* **Data supplied**:
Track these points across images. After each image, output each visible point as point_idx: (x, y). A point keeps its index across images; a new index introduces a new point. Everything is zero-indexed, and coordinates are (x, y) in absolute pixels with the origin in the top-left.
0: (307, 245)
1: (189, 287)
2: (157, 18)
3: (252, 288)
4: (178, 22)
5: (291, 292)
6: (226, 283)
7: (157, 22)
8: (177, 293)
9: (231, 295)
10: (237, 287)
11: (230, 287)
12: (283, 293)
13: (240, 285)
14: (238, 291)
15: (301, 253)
...
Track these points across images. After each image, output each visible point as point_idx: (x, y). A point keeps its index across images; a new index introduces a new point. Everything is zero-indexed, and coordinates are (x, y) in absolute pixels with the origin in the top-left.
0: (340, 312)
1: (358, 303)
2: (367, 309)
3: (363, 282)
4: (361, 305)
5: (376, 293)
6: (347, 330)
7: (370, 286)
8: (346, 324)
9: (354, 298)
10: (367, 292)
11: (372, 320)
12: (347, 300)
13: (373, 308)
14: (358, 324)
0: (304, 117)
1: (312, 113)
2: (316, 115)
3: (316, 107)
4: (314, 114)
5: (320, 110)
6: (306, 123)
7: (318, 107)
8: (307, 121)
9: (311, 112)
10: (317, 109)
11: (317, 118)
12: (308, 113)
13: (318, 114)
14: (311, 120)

* **Work item**: Would you copy out exactly the lines above that start at the one containing "4: (361, 305)" and end at the one containing "13: (373, 308)", inclusive?

* **Result of the exercise**:
4: (361, 305)
5: (376, 293)
6: (347, 330)
7: (370, 286)
8: (346, 324)
9: (354, 298)
10: (367, 292)
11: (372, 320)
12: (347, 300)
13: (373, 308)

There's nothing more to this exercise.